Required action - Reproduce the whole listing below word for word, keeping every line in its original order.

Records provided -
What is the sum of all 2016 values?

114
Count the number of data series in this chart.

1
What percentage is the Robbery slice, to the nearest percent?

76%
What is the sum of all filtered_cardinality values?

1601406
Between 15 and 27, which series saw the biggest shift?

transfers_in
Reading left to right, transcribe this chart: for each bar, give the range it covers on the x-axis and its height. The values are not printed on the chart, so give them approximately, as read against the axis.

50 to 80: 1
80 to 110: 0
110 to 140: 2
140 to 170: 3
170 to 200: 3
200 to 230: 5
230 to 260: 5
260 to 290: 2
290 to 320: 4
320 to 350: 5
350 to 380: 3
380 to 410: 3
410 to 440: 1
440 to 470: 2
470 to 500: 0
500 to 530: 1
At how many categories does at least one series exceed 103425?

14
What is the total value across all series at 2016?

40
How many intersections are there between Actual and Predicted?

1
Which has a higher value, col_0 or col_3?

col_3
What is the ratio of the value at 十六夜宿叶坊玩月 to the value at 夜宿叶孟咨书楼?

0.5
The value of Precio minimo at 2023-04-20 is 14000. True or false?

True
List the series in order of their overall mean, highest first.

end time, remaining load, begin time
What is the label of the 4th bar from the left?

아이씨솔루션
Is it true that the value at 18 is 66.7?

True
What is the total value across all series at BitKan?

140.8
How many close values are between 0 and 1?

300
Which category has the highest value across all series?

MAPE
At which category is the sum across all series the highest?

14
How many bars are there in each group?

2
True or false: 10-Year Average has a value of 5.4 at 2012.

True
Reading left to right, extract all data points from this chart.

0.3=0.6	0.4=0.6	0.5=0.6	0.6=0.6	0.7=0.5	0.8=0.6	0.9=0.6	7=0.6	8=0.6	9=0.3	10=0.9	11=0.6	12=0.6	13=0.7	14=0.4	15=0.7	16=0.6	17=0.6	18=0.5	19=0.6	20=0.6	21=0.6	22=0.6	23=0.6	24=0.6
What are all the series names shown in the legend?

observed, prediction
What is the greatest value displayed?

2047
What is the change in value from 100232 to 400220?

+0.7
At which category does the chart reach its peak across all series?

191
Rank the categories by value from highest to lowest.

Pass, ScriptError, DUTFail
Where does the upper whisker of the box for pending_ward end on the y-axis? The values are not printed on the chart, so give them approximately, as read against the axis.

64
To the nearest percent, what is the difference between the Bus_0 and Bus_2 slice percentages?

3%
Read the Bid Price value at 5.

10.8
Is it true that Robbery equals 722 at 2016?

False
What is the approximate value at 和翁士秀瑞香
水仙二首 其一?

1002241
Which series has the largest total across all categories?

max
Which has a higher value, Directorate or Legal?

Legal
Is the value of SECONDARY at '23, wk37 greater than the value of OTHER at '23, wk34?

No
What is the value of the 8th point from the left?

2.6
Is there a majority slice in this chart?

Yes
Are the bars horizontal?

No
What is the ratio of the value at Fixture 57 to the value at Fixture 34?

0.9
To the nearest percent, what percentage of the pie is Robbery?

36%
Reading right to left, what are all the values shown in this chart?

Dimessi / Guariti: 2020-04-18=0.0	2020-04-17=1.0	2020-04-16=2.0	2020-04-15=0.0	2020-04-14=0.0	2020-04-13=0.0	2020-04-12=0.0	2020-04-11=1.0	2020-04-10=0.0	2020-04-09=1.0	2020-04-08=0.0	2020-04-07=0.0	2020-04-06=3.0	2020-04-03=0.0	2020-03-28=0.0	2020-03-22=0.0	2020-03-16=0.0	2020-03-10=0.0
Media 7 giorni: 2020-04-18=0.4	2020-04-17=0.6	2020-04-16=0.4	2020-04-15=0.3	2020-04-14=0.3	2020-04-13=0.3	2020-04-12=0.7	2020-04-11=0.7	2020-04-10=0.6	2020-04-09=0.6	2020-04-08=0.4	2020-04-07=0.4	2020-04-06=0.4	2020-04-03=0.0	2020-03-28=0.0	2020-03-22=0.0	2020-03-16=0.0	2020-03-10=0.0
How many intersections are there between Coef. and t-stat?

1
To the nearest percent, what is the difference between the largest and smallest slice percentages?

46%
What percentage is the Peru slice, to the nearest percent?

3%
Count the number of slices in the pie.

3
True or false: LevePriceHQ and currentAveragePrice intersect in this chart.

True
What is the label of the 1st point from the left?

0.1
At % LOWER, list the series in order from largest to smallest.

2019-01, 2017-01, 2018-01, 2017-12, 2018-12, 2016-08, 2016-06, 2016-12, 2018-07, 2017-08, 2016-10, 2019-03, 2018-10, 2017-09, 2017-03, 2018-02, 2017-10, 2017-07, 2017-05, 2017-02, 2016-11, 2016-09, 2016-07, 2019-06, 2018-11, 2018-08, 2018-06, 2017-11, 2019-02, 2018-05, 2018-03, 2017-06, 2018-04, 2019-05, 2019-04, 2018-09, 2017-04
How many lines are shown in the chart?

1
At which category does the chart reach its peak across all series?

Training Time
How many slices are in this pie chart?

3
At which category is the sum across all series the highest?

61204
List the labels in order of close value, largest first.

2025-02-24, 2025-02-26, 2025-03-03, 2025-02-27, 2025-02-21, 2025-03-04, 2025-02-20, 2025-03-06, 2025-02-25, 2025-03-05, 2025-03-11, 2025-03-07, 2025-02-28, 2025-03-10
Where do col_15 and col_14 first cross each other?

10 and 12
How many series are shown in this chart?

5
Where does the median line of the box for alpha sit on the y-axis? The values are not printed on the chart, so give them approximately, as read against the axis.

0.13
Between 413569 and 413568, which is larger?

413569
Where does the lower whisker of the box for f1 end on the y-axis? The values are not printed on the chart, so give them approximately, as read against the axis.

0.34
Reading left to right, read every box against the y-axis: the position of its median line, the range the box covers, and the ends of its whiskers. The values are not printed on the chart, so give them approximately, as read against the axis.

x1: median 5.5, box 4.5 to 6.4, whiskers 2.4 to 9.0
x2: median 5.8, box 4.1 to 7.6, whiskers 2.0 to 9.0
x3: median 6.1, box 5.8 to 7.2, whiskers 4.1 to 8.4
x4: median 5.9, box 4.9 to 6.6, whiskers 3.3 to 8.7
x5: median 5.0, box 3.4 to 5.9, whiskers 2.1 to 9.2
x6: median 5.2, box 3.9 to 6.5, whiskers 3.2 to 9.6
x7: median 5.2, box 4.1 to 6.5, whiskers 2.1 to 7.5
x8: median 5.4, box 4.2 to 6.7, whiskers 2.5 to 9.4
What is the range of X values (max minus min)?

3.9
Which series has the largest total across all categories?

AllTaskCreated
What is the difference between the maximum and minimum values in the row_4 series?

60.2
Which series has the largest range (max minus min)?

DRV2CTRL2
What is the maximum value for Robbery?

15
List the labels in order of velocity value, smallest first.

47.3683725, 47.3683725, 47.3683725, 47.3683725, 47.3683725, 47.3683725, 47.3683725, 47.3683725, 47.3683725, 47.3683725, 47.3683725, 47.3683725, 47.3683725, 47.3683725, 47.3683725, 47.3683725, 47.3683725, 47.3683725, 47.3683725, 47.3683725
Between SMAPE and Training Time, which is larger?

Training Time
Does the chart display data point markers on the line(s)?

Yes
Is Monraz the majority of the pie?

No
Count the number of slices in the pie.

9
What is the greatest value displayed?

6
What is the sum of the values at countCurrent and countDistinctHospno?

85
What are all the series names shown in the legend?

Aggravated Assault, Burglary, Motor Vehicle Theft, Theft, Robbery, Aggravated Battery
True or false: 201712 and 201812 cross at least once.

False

Answer below -
What is the sum of all 2016 values?

114
Count the number of data series in this chart.

1
What percentage is the Robbery slice, to the nearest percent?

76%
What is the sum of all filtered_cardinality values?

1601406
Between 15 and 27, which series saw the biggest shift?

transfers_in
Reading left to right, transcribe this chart: for each bar, give the range it covers on the x-axis and its height. The values are not printed on the chart, so give them approximately, as read against the axis.

50 to 80: 1
80 to 110: 0
110 to 140: 2
140 to 170: 3
170 to 200: 3
200 to 230: 5
230 to 260: 5
260 to 290: 2
290 to 320: 4
320 to 350: 5
350 to 380: 3
380 to 410: 3
410 to 440: 1
440 to 470: 2
470 to 500: 0
500 to 530: 1
At how many categories does at least one series exceed 103425?

14
What is the total value across all series at 2016?

40
How many intersections are there between Actual and Predicted?

1
Which has a higher value, col_0 or col_3?

col_3
What is the ratio of the value at 十六夜宿叶坊玩月 to the value at 夜宿叶孟咨书楼?

0.5
The value of Precio minimo at 2023-04-20 is 14000. True or false?

True
List the series in order of their overall mean, highest first.

end time, remaining load, begin time
What is the label of the 4th bar from the left?

아이씨솔루션
Is it true that the value at 18 is 66.7?

True
What is the total value across all series at BitKan?

140.8
How many close values are between 0 and 1?

300
Which category has the highest value across all series?

MAPE
At which category is the sum across all series the highest?

14
How many bars are there in each group?

2
True or false: 10-Year Average has a value of 5.4 at 2012.

True
Reading left to right, extract all data points from this chart.

0.3=0.6	0.4=0.6	0.5=0.6	0.6=0.6	0.7=0.5	0.8=0.6	0.9=0.6	7=0.6	8=0.6	9=0.3	10=0.9	11=0.6	12=0.6	13=0.7	14=0.4	15=0.7	16=0.6	17=0.6	18=0.5	19=0.6	20=0.6	21=0.6	22=0.6	23=0.6	24=0.6
What are all the series names shown in the legend?

observed, prediction
What is the greatest value displayed?

2047
What is the change in value from 100232 to 400220?

+0.7
At which category does the chart reach its peak across all series?

191
Rank the categories by value from highest to lowest.

Pass, ScriptError, DUTFail
Where does the upper whisker of the box for pending_ward end on the y-axis? The values are not printed on the chart, so give them approximately, as read against the axis.

64
To the nearest percent, what is the difference between the Bus_0 and Bus_2 slice percentages?

3%
Read the Bid Price value at 5.

10.8
Is it true that Robbery equals 722 at 2016?

False
What is the approximate value at 和翁士秀瑞香
水仙二首 其一?

1002241
Which series has the largest total across all categories?

max
Which has a higher value, Directorate or Legal?

Legal
Is the value of SECONDARY at '23, wk37 greater than the value of OTHER at '23, wk34?

No
What is the value of the 8th point from the left?

2.6
Is there a majority slice in this chart?

Yes
Are the bars horizontal?

No
What is the ratio of the value at Fixture 57 to the value at Fixture 34?

0.9
To the nearest percent, what percentage of the pie is Robbery?

36%
Reading right to left, what are all the values shown in this chart?

Dimessi / Guariti: 2020-04-18=0.0	2020-04-17=1.0	2020-04-16=2.0	2020-04-15=0.0	2020-04-14=0.0	2020-04-13=0.0	2020-04-12=0.0	2020-04-11=1.0	2020-04-10=0.0	2020-04-09=1.0	2020-04-08=0.0	2020-04-07=0.0	2020-04-06=3.0	2020-04-03=0.0	2020-03-28=0.0	2020-03-22=0.0	2020-03-16=0.0	2020-03-10=0.0
Media 7 giorni: 2020-04-18=0.4	2020-04-17=0.6	2020-04-16=0.4	2020-04-15=0.3	2020-04-14=0.3	2020-04-13=0.3	2020-04-12=0.7	2020-04-11=0.7	2020-04-10=0.6	2020-04-09=0.6	2020-04-08=0.4	2020-04-07=0.4	2020-04-06=0.4	2020-04-03=0.0	2020-03-28=0.0	2020-03-22=0.0	2020-03-16=0.0	2020-03-10=0.0
How many intersections are there between Coef. and t-stat?

1
To the nearest percent, what is the difference between the largest and smallest slice percentages?

46%
What percentage is the Peru slice, to the nearest percent?

3%
Count the number of slices in the pie.

3
True or false: LevePriceHQ and currentAveragePrice intersect in this chart.

True
What is the label of the 1st point from the left?

0.1
At % LOWER, list the series in order from largest to smallest.

2019-01, 2017-01, 2018-01, 2017-12, 2018-12, 2016-08, 2016-06, 2016-12, 2018-07, 2017-08, 2016-10, 2019-03, 2018-10, 2017-09, 2017-03, 2018-02, 2017-10, 2017-07, 2017-05, 2017-02, 2016-11, 2016-09, 2016-07, 2019-06, 2018-11, 2018-08, 2018-06, 2017-11, 2019-02, 2018-05, 2018-03, 2017-06, 2018-04, 2019-05, 2019-04, 2018-09, 2017-04
How many lines are shown in the chart?

1
At which category does the chart reach its peak across all series?

Training Time
How many slices are in this pie chart?

3
At which category is the sum across all series the highest?

61204
List the labels in order of close value, largest first.

2025-02-24, 2025-02-26, 2025-03-03, 2025-02-27, 2025-02-21, 2025-03-04, 2025-02-20, 2025-03-06, 2025-02-25, 2025-03-05, 2025-03-11, 2025-03-07, 2025-02-28, 2025-03-10
Where do col_15 and col_14 first cross each other?

10 and 12
How many series are shown in this chart?

5
Where does the median line of the box for alpha sit on the y-axis? The values are not printed on the chart, so give them approximately, as read against the axis.

0.13
Between 413569 and 413568, which is larger?

413569
Where does the lower whisker of the box for f1 end on the y-axis? The values are not printed on the chart, so give them approximately, as read against the axis.

0.34
Reading left to right, read every box against the y-axis: the position of its median line, the range the box covers, and the ends of its whiskers. The values are not printed on the chart, so give them approximately, as read against the axis.

x1: median 5.5, box 4.5 to 6.4, whiskers 2.4 to 9.0
x2: median 5.8, box 4.1 to 7.6, whiskers 2.0 to 9.0
x3: median 6.1, box 5.8 to 7.2, whiskers 4.1 to 8.4
x4: median 5.9, box 4.9 to 6.6, whiskers 3.3 to 8.7
x5: median 5.0, box 3.4 to 5.9, whiskers 2.1 to 9.2
x6: median 5.2, box 3.9 to 6.5, whiskers 3.2 to 9.6
x7: median 5.2, box 4.1 to 6.5, whiskers 2.1 to 7.5
x8: median 5.4, box 4.2 to 6.7, whiskers 2.5 to 9.4
What is the range of X values (max minus min)?

3.9
Which series has the largest total across all categories?

AllTaskCreated
What is the difference between the maximum and minimum values in the row_4 series?

60.2
Which series has the largest range (max minus min)?

DRV2CTRL2
What is the maximum value for Robbery?

15
List the labels in order of velocity value, smallest first.

47.3683725, 47.3683725, 47.3683725, 47.3683725, 47.3683725, 47.3683725, 47.3683725, 47.3683725, 47.3683725, 47.3683725, 47.3683725, 47.3683725, 47.3683725, 47.3683725, 47.3683725, 47.3683725, 47.3683725, 47.3683725, 47.3683725, 47.3683725
Between SMAPE and Training Time, which is larger?

Training Time
Does the chart display data point markers on the line(s)?

Yes
Is Monraz the majority of the pie?

No
Count the number of slices in the pie.

9
What is the greatest value displayed?

6
What is the sum of the values at countCurrent and countDistinctHospno?

85
What are all the series names shown in the legend?

Aggravated Assault, Burglary, Motor Vehicle Theft, Theft, Robbery, Aggravated Battery
True or false: 201712 and 201812 cross at least once.

False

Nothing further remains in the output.